In his consultancy work, Mulcahy also works with parents with mental health problems and while he has not recently had cases involving parents with schizophrenia or psychoses, there have been cases involving parents with a personality disorder. Often, when two parents separate and are unable to resolve the issues it ends up in court. The court will request an expert opinion and one of the challenges for the ISW is to get to what the issues are really about, says Mulcahy. Parenting difficulties are not separate from mental health difficulties in terms of nurturing and sustaining relationships whether that is with children, adults or other professionals. Often when the relationship between the parent and the social worker has broken down, it will emerge that other relationships have broken down between the parent and the school or the parent and a helping professional.

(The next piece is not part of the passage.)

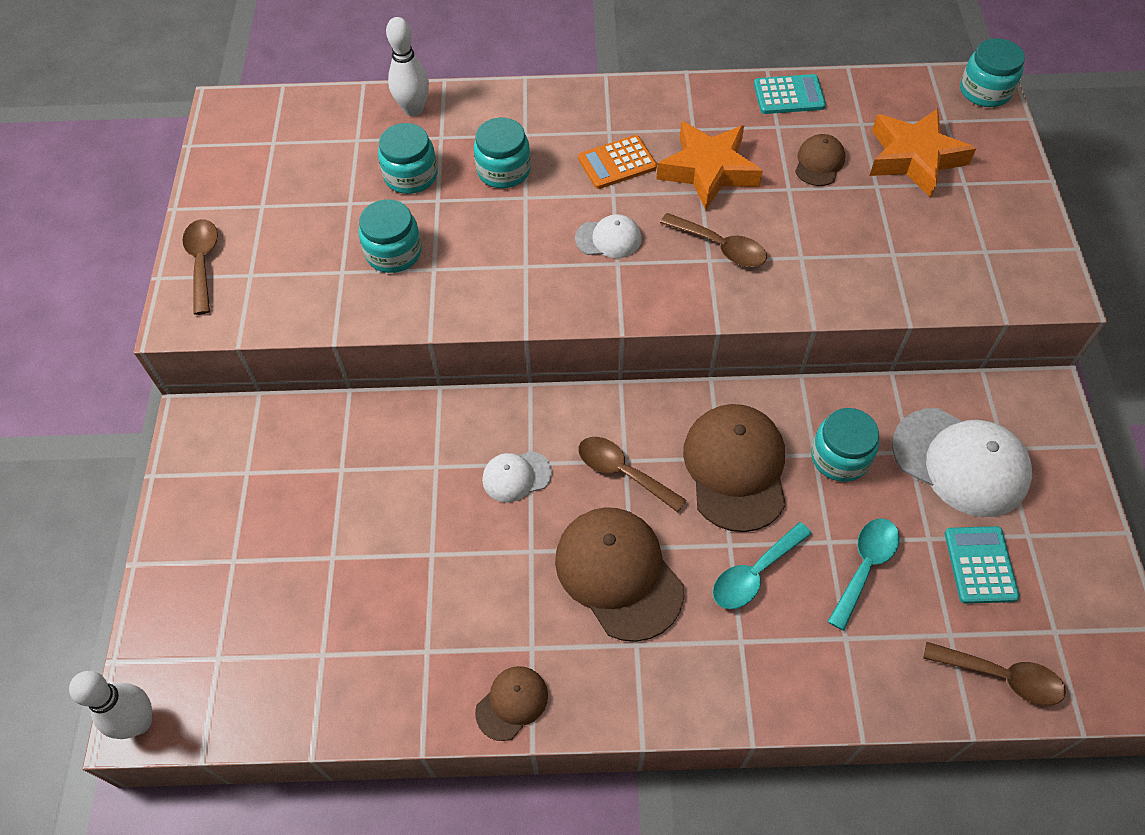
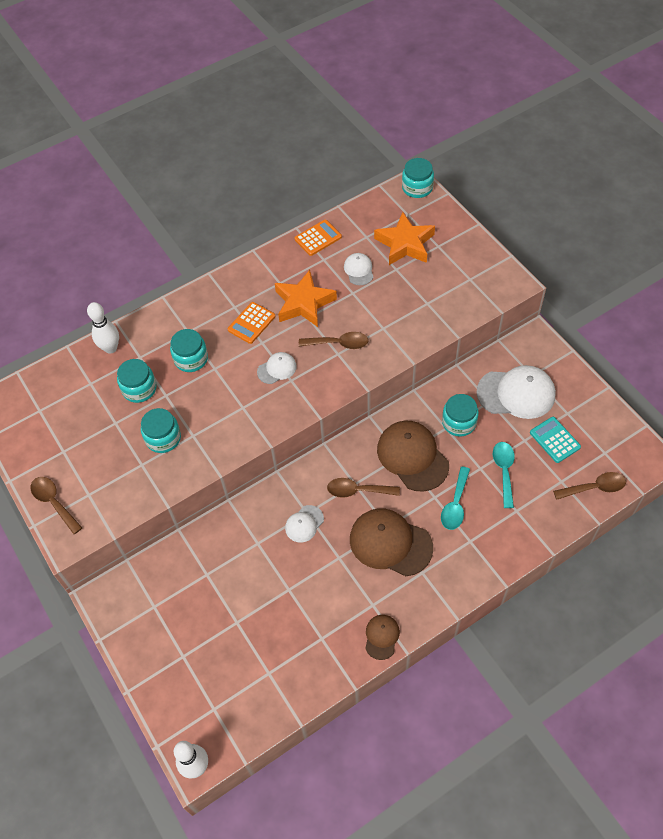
camera: 30 degrees left, 0 degrees up
(789, 95) = (318, 238): turquoise calculator -> orange calculator
(819, 163) = (359, 270): brown cap -> white cap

The techniques Mulcahy uses with most parents no matter what the difficulties they are experiencing be it learning difficulties, domestic violence, substance misuse or mental health problems is to go back to basics and show the person respect, listen to them and offer them help to tell their story. “I’m an old fashioned social worker and I take the history of the person combined with their current environment, to try and understand that person,” said Mulcahy. “I take their history, their schooling, childhood, relationships and drill down to what has led to this situation.”
He also uses the parent development interview which he says is a “very good tool to use when assessing parents’ capacity for sensitive/competent enough care”. Mulcahy says it assesses to what extent the parent has the ability for “reflective functioning”. This is the capacity to recognise and respond to their child’s separate mind and states.
As well as his independent work, Mulcahy has researched and published on outcomes for children after care proceedings and relationship based social work and also researched the assessment needs of parents and children's experience of their assessment in care proceedings.
“I am interested in how we can promote good outcomes for children and families experiencing difficulties including child maltreatment, neglect and loss,” says Mulcahy. “I am always interested in research and writing and as an ISW, keeping in touch with the latest thinking, development and research is vitally important,” concludes Mulcahy.